Don Noble
10:31 am
Mon September 11, 2006

Blood and Circumstance

Frank Turner Hollon, a practicing attorney in Baldwin County, Alabama, has been turning out short murder-suspense novels at an incredible pace. Blood and Circumstance is his sixth of these since 1999, and he has also published a children's book, Glitter Girl and the Crazy Cheese.

Frank Turner Hollon, a practicing attorney in Baldwin County, Alabama, has been turning out short murder-suspense novels at an incredible pace. Blood and Circumstance is his sixth of these since 1999, and he has also published a children's book, Glitter Girl and the Crazy Cheese.

Hollon's books are really novellas, short enough to be read in one sitting, as Edgar Allen Poe said fiction should be, and each of his novels depends on one particular reversal or the revelation that matters are not what you had thought them to be: the client is setting up the lawyer to take the fall, or the supposed murder victim is framing her husband from beyond the grave.

Blood and Circumstance follows this pattern, but alas, with much less success than A Thin Difference or The Point of Fracture.

The given circumstances are clear enough. A psychologist comes into a small holding room to evaluate a prisoner. Dr. Andrews is to determine, to the best of his ability, whether Joel Stabler was sane at the time he shot his brother Danny in the head, in cold blood, and to further determine whether he is now sane, and can assist in his own defense.

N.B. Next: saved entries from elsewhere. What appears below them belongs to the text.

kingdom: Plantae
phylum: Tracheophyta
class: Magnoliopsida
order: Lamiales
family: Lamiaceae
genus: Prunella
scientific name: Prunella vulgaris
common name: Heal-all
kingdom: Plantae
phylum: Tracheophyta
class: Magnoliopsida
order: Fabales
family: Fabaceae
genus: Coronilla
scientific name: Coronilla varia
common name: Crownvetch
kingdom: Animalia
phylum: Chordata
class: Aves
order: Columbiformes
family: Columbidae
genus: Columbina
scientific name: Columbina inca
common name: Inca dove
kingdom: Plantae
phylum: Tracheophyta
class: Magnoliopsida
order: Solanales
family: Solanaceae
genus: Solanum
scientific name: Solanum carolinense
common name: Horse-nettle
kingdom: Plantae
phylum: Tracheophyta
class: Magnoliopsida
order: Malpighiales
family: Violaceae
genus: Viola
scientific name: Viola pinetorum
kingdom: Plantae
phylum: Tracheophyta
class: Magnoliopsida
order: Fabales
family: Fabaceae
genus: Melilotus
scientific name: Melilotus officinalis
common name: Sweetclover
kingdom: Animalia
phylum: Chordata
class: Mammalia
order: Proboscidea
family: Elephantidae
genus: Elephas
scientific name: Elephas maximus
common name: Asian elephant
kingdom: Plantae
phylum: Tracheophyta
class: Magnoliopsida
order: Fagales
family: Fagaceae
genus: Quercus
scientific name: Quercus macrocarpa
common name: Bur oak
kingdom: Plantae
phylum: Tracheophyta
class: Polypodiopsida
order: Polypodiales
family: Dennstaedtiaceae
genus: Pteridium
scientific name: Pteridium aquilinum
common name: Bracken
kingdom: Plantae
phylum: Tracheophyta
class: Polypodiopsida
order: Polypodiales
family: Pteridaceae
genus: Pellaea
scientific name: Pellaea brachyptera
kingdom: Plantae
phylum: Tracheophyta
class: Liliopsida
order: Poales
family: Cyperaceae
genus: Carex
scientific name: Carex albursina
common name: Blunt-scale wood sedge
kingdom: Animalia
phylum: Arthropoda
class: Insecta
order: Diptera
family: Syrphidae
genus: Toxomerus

The entire novel, 170 small pages, is the dialogue, in conversation and in written statements, that passes between the two men. Dr. Andrews does not seem to be a particularly brilliant or gifted psychologist, and Joel appears to be a sane fellow who shot Danny in a mercy killing because Danny was thoroughly insane and miserable. Joel also mentions, however, that he has "little blue balls" in his blood system and they are "filled with poison jelly like a bath bead" and when they break the poison goes to the top of your head. Now I didn't go to med school, but that was a kind of tip-off to me that Joel was not A-OK. Joel relates how his father was a mad, drunken, abusive man who beat everyone and Joel took the beatings: "every time . . . [he] . . . hit me, it was one less blow my mother took."

Joel fondly mentions his mother reading him To Kill a Mockingbird out loud, common enough. He also, however, on two separate occasions, alludes to the novel The Last Gentleman, by Walker Percy. The reader should be alerted. Percy, also an Alabamian, was a kind of genius. He had the BS from Chapel Hill, an MD from the Columbia College of Physicians and Surgeons, and was a self-trained linguist and philosopher. Neither Joel, in the novel, nor Hollon, I believe, is in Percy's league.

And besides, the allusion to The Last Gentleman is a red herring. Percy in 1977 published the novel Lancelot, on which this novel seems to be silently modeled. In Lancelot, a man, Lancelot, arrested for murdering his wife is visited in his prison cell by Harry, a priest/physician. That entire novel is the conversation between them, during which they discuss the absolute or relative nature of sin, the existence of God, and the enduring power of love, for 279 pages.

There is a stunning revelation at the end of Blood and Circumstance, but I must say I don't believe it. What Dr. Andrews learns, too late, about Joel, a competent psychologist would have known much earlier. And it finally seems not to matter much, anyway.

In summary, Hollon deserves high marks for taking on a big subject. He has not added to the pile of novels about how tough it is to be a teenager or about middle-aged female bonding. Finally, though, he has bitten off a piece of philosophy too big to chew in the time allotted. But in fiction as in baseball, nobody hits a home run every time. Read his earlier books, or his next one. Hollon is a fine, smart fiction writer.